> [Plain-text document sources]
***

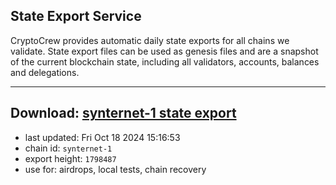## State Export Service
CryptoCrew provides automatic daily state exports for all chains we validate. State export files can be used as genesis files and are a snapshot of the current blockchain state, including all validators, accounts, balances and delegations.

---
**Download: [synternet-1 state export](https://dl-eu2.ccvalidators.com/SERVICE/synternet/synternet-1_export_1798487.json)**
---

- last updated: Fri Oct 18 2024 15:16:53
- chain id: `synternet-1`
- export height: `1798487`
- use for: airdrops, local tests, chain recovery
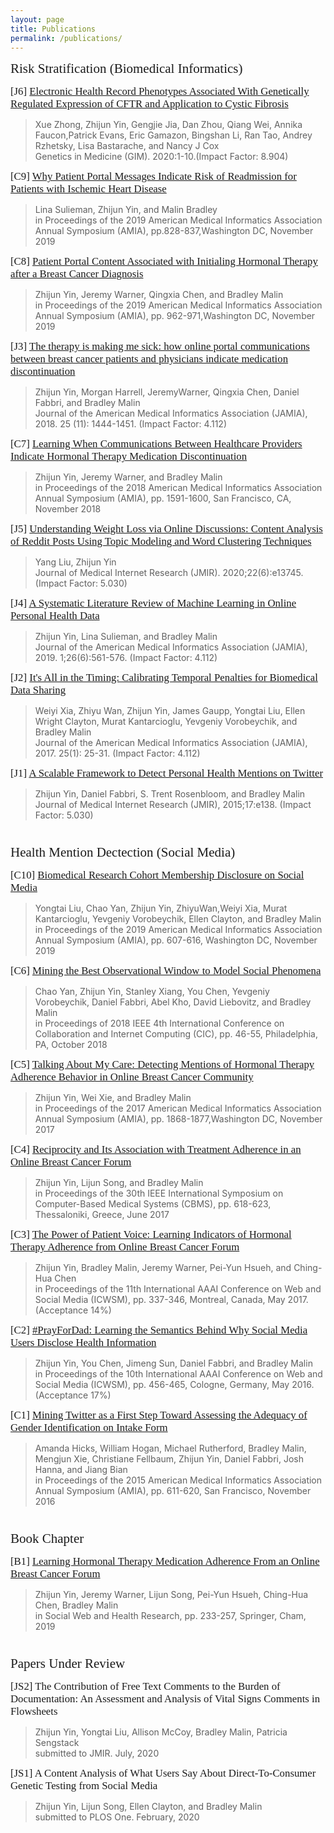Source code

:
 ```yaml
---
layout: page
title: Publications
permalink: /publications/
---
```


<!----------- Selected Journal Papers ----------->

<span style="font-family:Papyrus; font-size:1.5em;"> Risk Stratification (Biomedical Informatics) </span>

<span style="font-family:Papyrus; font-size:1.2em;">[J6] [Electronic Health Record Phenotypes Associated With Genetically Regulated Expression of CFTR and Application to Cystic Fibrosis](https://www.nature.com/articles/s41436-020-0786-5)</span>
> Xue Zhong, Zhijun Yin, Gengjie Jia, Dan Zhou, Qiang Wei, Annika Faucon,Patrick Evans, Eric Gamazon, Bingshan Li, Ran Tao, Andrey 
> Rzhetsky, Lisa Bastarache, and Nancy J Cox
> <br>Genetics in Medicine (GIM). 2020:1-10.(Impact Factor: 8.904)

<span style="font-family:Papyrus; font-size:1.2em;">[C9] [Why Patient Portal Messages Indicate Risk of Readmission for Patients with Ischemic Heart Disease](https://www.ncbi.nlm.nih.gov/pmc/articles/PMC7153079/)</span>
> Lina Sulieman, Zhijun Yin, and Malin Bradley
> <br>in Proceedings of the 2019 American Medical Informatics Association Annual Symposium (AMIA), pp.828-837,Washington DC, November 2019

<span style="font-family:Papyrus; font-size:1.2em;">[C8] [Patient Portal Content Associated with Initialing Hormonal Therapy after a Breast Cancer Diagnosis](https://www.ncbi.nlm.nih.gov/pmc/articles/PMC7153093/)</span>
> Zhijun Yin, Jeremy Warner, Qingxia Chen, and Bradley Malin
> <br>in Proceedings of the 2019 American Medical Informatics Association Annual Symposium (AMIA), pp. 962-971,Washington DC, November 2019

<span style="font-family:Papyrus; font-size:1.2em;">[J3] [The therapy is making me sick: how online portal communications between breast cancer patients and physicians indicate medication discontinuation](https://academic.oup.com/jamia/article/25/11/1444/5149329)</span>
> Zhijun Yin, Morgan Harrell, JeremyWarner, Qingxia Chen, Daniel Fabbri, and Bradley Malin
> <br>Journal of the American Medical Informatics Association (JAMIA), 2018. 25 (11): 1444-1451. (Impact Factor: 4.112)

<span style="font-family:Papyrus; font-size:1.2em;">[C7] [Learning When Communications Between Healthcare Providers Indicate Hormonal Therapy Medication Discontinuation](https://pubmed.ncbi.nlm.nih.gov/30815205/)</span>
> Zhijun Yin, Jeremy Warner, and Bradley Malin
> <br>in Proceedings of the 2018 American Medical Informatics Association Annual Symposium (AMIA), pp. 1591-1600, San Francisco, CA, November 2018



<span style="font-family:Papyrus; font-size:1.2em;">[J5] [Understanding Weight Loss via Online Discussions: Content Analysis of Reddit Posts Using Topic Modeling and Word Clustering Techniques](https://www.jmir.org/2020/6/e13745/)</span>
> Yang Liu, Zhijun Yin
> <br>Journal of Medical Internet Research (JMIR). 2020;22(6):e13745. (Impact Factor: 5.030)

<span style="font-family:Papyrus; font-size:1.2em;">[J4] [A Systematic Literature Review of Machine Learning in Online Personal Health Data](https://academic.oup.com/jamia/article/26/6/561/5419782)</span>
> Zhijun Yin, Lina Sulieman, and Bradley Malin
> <br>Journal of the American Medical Informatics Association (JAMIA), 2019. 1;26(6):561-576. (Impact Factor: 4.112)

<span style="font-family:Papyrus; font-size:1.2em;">[J2] [It's All in the Timing: Calibrating Temporal Penalties for Biomedical Data Sharing](https://academic.oup.com/jamia/article-abstract/25/1/25/4222812)</span>
> Weiyi Xia, Zhiyu Wan, Zhijun Yin, James Gaupp, Yongtai Liu, Ellen Wright Clayton, Murat Kantarcioglu, Yevgeniy Vorobeychik, and Bradley Malin
> <br>Journal of the American Medical Informatics Association (JAMIA), 2017. 25(1): 25-31. (Impact Factor: 4.112)

<span style="font-family:Papyrus; font-size:1.2em;">[J1] [A Scalable Framework to Detect Personal Health Mentions on Twitter](https://www.jmir.org/2015/6/e138/) </span>
> Zhijun Yin, Daniel Fabbri, S. Trent Rosenbloom, and Bradley Malin
> <br>Journal of Medical Internet Research (JMIR), 2015;17:e138. (Impact Factor: 5.030)

<!----------- Selected Conference Papers ----------->

<span style="font-family:Papyrus; font-size:1.5em;"><br> Health Mention Dectection (Social Media) </span>

<span style="font-family:Papyrus; font-size:1.2em;">[C10] [Biomedical Research Cohort Membership Disclosure on Social Media](https://www.ncbi.nlm.nih.gov/pmc/articles/PMC7153128/)</span>
> Yongtai Liu, Chao Yan, Zhijun Yin, ZhiyuWan,Weiyi Xia, Murat Kantarcioglu, Yevgeniy Vorobeychik, Ellen Clayton, and Bradley Malin
> <br>in Proceedings of the 2019 American Medical Informatics Association Annual Symposium (AMIA), pp. 607-616, Washington DC, November 2019




<span style="font-family:Papyrus; font-size:1.2em;">[C6] [Mining the Best Observational Window to Model Social Phenomena](https://ieeexplore.ieee.org/document/8537816)</span>
> Chao Yan, Zhijun Yin, Stanley Xiang, You Chen, Yevgeniy Vorobeychik, Daniel Fabbri, Abel Kho, David Liebovitz, and Bradley Malin
> <br>in Proceedings of 2018 IEEE 4th International Conference on Collaboration and Internet Computing (CIC), pp. 46-55, Philadelphia, PA, October 2018

<span style="font-family:Papyrus; font-size:1.2em;">[C5] [Talking About My Care: Detecting Mentions of Hormonal Therapy Adherence Behavior in Online Breast Cancer Community](https://pubmed.ncbi.nlm.nih.gov/29854258/)</span>
> Zhijun Yin, Wei Xie, and Bradley Malin
> <br>in Proceedings of the 2017 American Medical Informatics Association Annual Symposium (AMIA), pp. 1868-1877,Washington DC, November 2017

<span style="font-family:Papyrus; font-size:1.2em;">[C4] [Reciprocity and Its Association with Treatment Adherence in an Online Breast Cancer Forum](https://ieeexplore.ieee.org/document/8104267)</span>
> Zhijun Yin, Lijun Song, and Bradley Malin
> <br>in Proceedings of the 30th IEEE International Symposium on Computer-Based Medical Systems (CBMS), pp. 618-623, Thessaloniki, Greece, June 2017

<span style="font-family:Papyrus; font-size:1.2em;">[C3] [The Power of Patient Voice: Learning Indicators of Hormonal Therapy Adherence
from Online Breast Cancer Forum](https://aaai.org/ocs/index.php/ICWSM/ICWSM17/paper/view/15663)</span>
> Zhijun Yin, Bradley Malin, Jeremy Warner, Pei-Yun Hsueh, and Ching-Hua Chen
> <br>in Proceedings of the 11th International AAAI Conference on Web and Social Media (ICWSM), pp. 337-346, Montreal, Canada, May 2017. (Acceptance 14%)

<span style="font-family:Papyrus; font-size:1.2em;">[C2] [#PrayForDad: Learning the Semantics Behind Why Social Media Users Disclose Health Information](https://www.aaai.org/ocs/index.php/ICWSM/ICWSM16/paper/view/13085)</span>
> Zhijun Yin, You Chen, Jimeng Sun, Daniel Fabbri, and Bradley Malin
> <br>in Proceedings of the 10th International AAAI Conference on Web and Social Media (ICWSM), pp. 456-465, Cologne, Germany, May 2016. (Acceptance 17%)

<span style="font-family:Papyrus; font-size:1.2em;">[C1] [Mining Twitter as a First Step Toward Assessing the Adequacy of Gender Identification on Intake Form](https://www.ncbi.nlm.nih.gov/pmc/articles/PMC4765681/)</span>
> Amanda Hicks, William Hogan, Michael Rutherford, Bradley Malin, Mengjun Xie, Christiane Fellbaum, Zhijun Yin, Daniel Fabbri, Josh Hanna, and Jiang Bian
> <br>in Proceedings of the 2015 American Medical Informatics Association Annual Symposium (AMIA), pp. 611-620, San Francisco, November 2016

<!----------- Book Chapter ----------->

<span style="font-family:Papyrus; font-size:1.5em;"><br>Book Chapter</span>

<span style="font-family:Papyrus; font-size:1.2em;">[B1] [Learning Hormonal Therapy Medication Adherence From an Online Breast Cancer Forum](https://link.springer.com/chapter/10.1007/978-3-030-14714-3_12)</span>
> Zhijun Yin, Jeremy Warner, Lijun Song, Pei-Yun Hsueh, Ching-Hua Chen, Bradley Malin
> <br>in Social Web and Health Research, pp. 233-257, Springer, Cham, 2019

<!----------- Papers Under Review ----------->

<span style="font-family:Papyrus; font-size:1.5em;"><br>Papers Under Review</span>

<span style="font-family:Papyrus; font-size:1.2em;">[JS2] The Contribution of Free Text Comments to the Burden of Documentation: An Assessment and Analysis of Vital Signs Comments in Flowsheets</span>
> Zhijun Yin, Yongtai Liu, Allison McCoy, Bradley Malin, Patricia Sengstack
> <br>submitted to JMIR. July, 2020

<span style="font-family:Papyrus; font-size:1.2em;">[JS1] A Content Analysis of What Users Say About Direct-To-Consumer Genetic Testing from Social Media</span>
> Zhijun Yin, Lijun Song, Ellen Clayton, and Bradley Malin
> <br>submitted to PLOS One. February, 2020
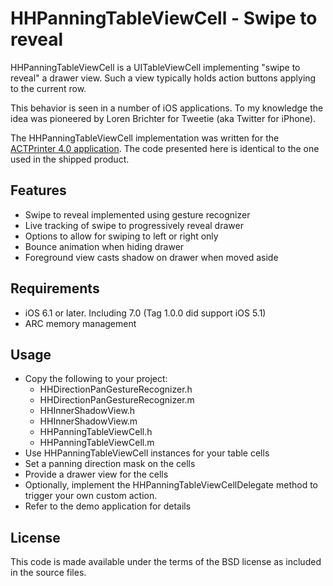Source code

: # HHPanningTableViewCell - Swipe to reveal

HHPanningTableViewCell is a UITableViewCell implementing "swipe to reveal" a drawer view. Such a view typically holds action buttons applying to the current row.

This behavior is seen in a number of iOS applications. To my knowledge the idea was pioneered by Loren Brichter for Tweetie (aka Twitter for iPhone).

The HHPanningTableViewCell implementation was written for the [ACTPrinter 4.0 application](https://itunes.apple.com/app/actprinter-virtual-printer/id296083171?mt=8).
The code presented here is identical to the one used in the shipped product.

## Features

* Swipe to reveal implemented using gesture recognizer
* Live tracking of swipe to progressively reveal drawer
* Options to allow for swiping to left or right only
* Bounce animation when hiding drawer
* Foreground view casts shadow on drawer when moved aside

## Requirements

* iOS 6.1 or later. Including 7.0 (Tag 1.0.0 did support iOS 5.1)
* ARC memory management

## Usage

* Copy the following to your project:
    * HHDirectionPanGestureRecognizer.h
    * HHDirectionPanGestureRecognizer.m
    * HHInnerShadowView.h
    * HHInnerShadowView.m
    * HHPanningTableViewCell.h
    * HHPanningTableViewCell.m
* Use HHPanningTableViewCell instances for your table cells
* Set a panning direction mask on the cells
* Provide a drawer view for the cells
* Optionally, implement the HHPanningTableViewCellDelegate method to trigger your own custom action.
* Refer to the demo application for details

## License

This code is made available under the terms of the BSD license as included in the source files.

***

> [ABOUT THIS TASK] Print, without alteration, only the lines above between the one holding "(Biomedical Informatics) </span>" and the one holding "[Electronic Health Record", inclusive.

> [RESPONSE]
<span style="font-family:Papyrus; font-size:1.5em;"> Risk Stratification (Biomedical Informatics) </span>

<span style="font-family:Papyrus; font-size:1.2em;">[J6] [Electronic Health Record Phenotypes Associated With Genetically Regulated Expression of CFTR and Application to Cystic Fibrosis](https://www.nature.com/articles/s41436-020-0786-5)</span>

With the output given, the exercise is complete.